__Il tuo compito__
Trasforma in un elenco il paragrafo del brano sulla mostra degli gnomi che comincia con «Due sale della vecchia Casa», conservandone i fatti principali.

__Brano__
▬▬▬

Nel secolo scorso lo scrittore britannico J.R.R.Tolkien inventò una complessa mitologia che aveva come protagonisti le “Razze Parlanti” della Terra di Mezzo; la saga del Signore degli Anelli è la principale delle storie mitiche uscite dalla fervidissima fantasia di Tolkien.
Ho pensato a Tolkien, agli Hobbit e a tutto il loro mondo fantastico quando ho visitato la mostra “Il cuore saggio della montagna – gli gnomi di Genepio nella Valle di Ollomont“, aperta nel mese di agosto a cura di Simona Oliveti nella Casa Alpina di Ollomont, che dal punto di vista culturale e storico è una “exclave” genovese in Valle d’Aosta.
Due sale della vecchia Casa popolate di creature alte trenta centimetri con lunghe barbe grigie, rusticamente ma elegantemente abbigliate con colorati vestiti in lana di pecora e capra e con lunghi cappelli a punta. Intorno a loro, oggetti naturali e manufatti che raccontano agli umani visitatori qualcosa della vita di queste piccole creature della montagna.

▬▬▬

__Dati forniti__

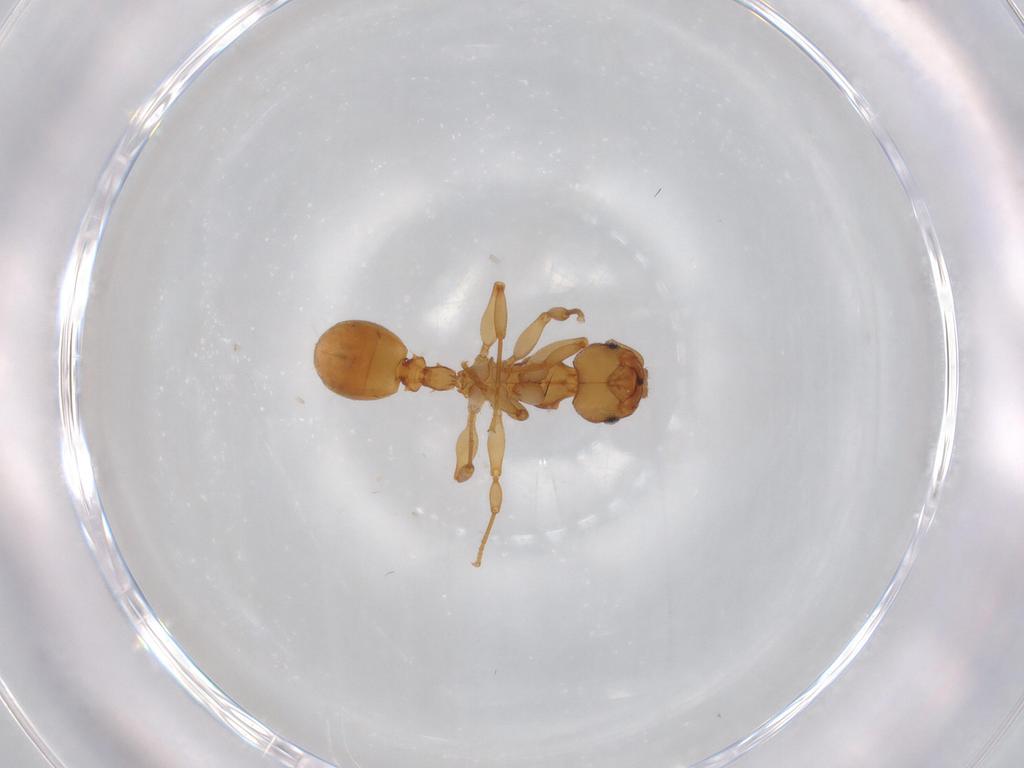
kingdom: Animalia
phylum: Arthropoda
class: Insecta
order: Hymenoptera
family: Formicidae
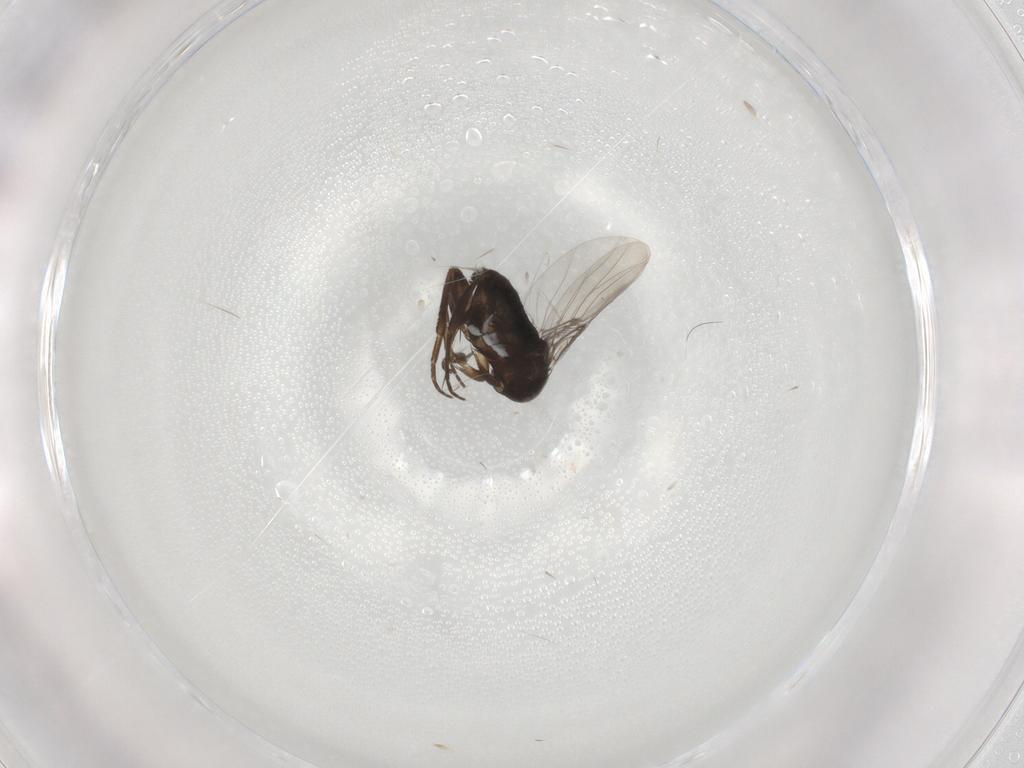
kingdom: Animalia
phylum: Arthropoda
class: Insecta
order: Diptera
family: Phoridae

▬▬▬

__Soluzione dell'esercizio__
- Due sale della vecchia Casa ospitano creature alte trenta centimetri.
- Le creature hanno lunghe barbe grigie e lunghi cappelli a punta.
- Indossano vestiti colorati in lana di pecora e capra, rustici ma eleganti.
- Intorno a loro ci sono oggetti naturali e manufatti che raccontano ai visitatori qualcosa della vita di queste piccole creature della montagna.